The How and Why of the Marijuana High
Marijuana is one of the most popular widely illegal drugs in the country. Approximately one out of every eight Americans have smoked cannabis at one point in their life. A survey in 1969 reported that a mere 4% of Americans had tried smoking the substance. However, according to a 2016 study that included over 1,000 adults living in all 50 states, roughly 13% of people say they have smoked cannabis. So why do all of these people decide to sit down and smoke the green sticky icky? While there are plenty of answers to that question, I think we can all agree that most people smoke to get high.
So what is this illustrious high that people spend their hard-earned paychecks on? The marijuana high is a relatively unique one, users report a myriad of different effects and some even claim it to be psychedelic. The most common effects from smoking cannabis are an altered perception of time, relaxation, euphoria, increased sensory perception, and to put it quite simply– joy. However, there are a large number of other side effects that can be experienced, increased heart rate, dry mouth, increased appetite, giggling, and sleepiness to name a few. When you smoke, you feel dazed, hazed, and utterly blazed. While there are large portions of overlap in the experience of getting high on cannabis, the substance affects everyone uniquely.
So what is it about cannabis that gets you high?
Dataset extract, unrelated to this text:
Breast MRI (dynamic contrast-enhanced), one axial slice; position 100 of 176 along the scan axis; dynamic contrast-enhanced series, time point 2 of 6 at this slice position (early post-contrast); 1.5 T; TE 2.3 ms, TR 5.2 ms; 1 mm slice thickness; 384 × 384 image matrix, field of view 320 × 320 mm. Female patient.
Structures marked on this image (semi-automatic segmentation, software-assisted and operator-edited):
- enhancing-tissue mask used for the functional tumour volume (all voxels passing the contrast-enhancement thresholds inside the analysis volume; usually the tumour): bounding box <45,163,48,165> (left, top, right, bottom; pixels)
Unlike oregeno, cannabis contains over 450 unique chemical compounds, over 65 of these are known as cannabinoids which interact with the endocannabinoid system in your brain. The most famous of these cannabinoids are known as tetrahydrocannabinol or THC and a second slightly less known compound known as cannabidiol or CBD. THC is by far the most psychoactive compound found in the plant. While the other cannabinoids interact with your brain in different ways and add to the experience; most of the time the high experienced by cannabis users is largely produced by THC. When ingested, THC along with other cannabinoids activate different receptors in the endocannabinoid system.
There are essentially two major receptors in the endocannabinoid system, CB1 and CB2 receptors. CB1 receptors are found in the brain, and when activated are responsible for the ‘high’ feeling you get when smoking cannabis. CB2 receptors, on the other hand, are found throughout most of your body on cells of the immune system. When this receptor is activated it can produce a myriad of different beneficial medical effects. Because THC interacts with both types of cannabinoid receptors, the chemical proves to have both recreational and medical effects.
There are two major species of cannabis, sativa and indica. Cannabis sativa typically has higher percentages of THC, whereas cannabis indica typically has higher percentages of CBD. While THC does interact with both types of receptors, cannabidiol is known to affect the CB2 receptors in a stronger fashion than THC would. Because of this, those looking for the medical benefits of the plant often seek out Indica strains, whereas those looking for a good buzz will look for sativa strains.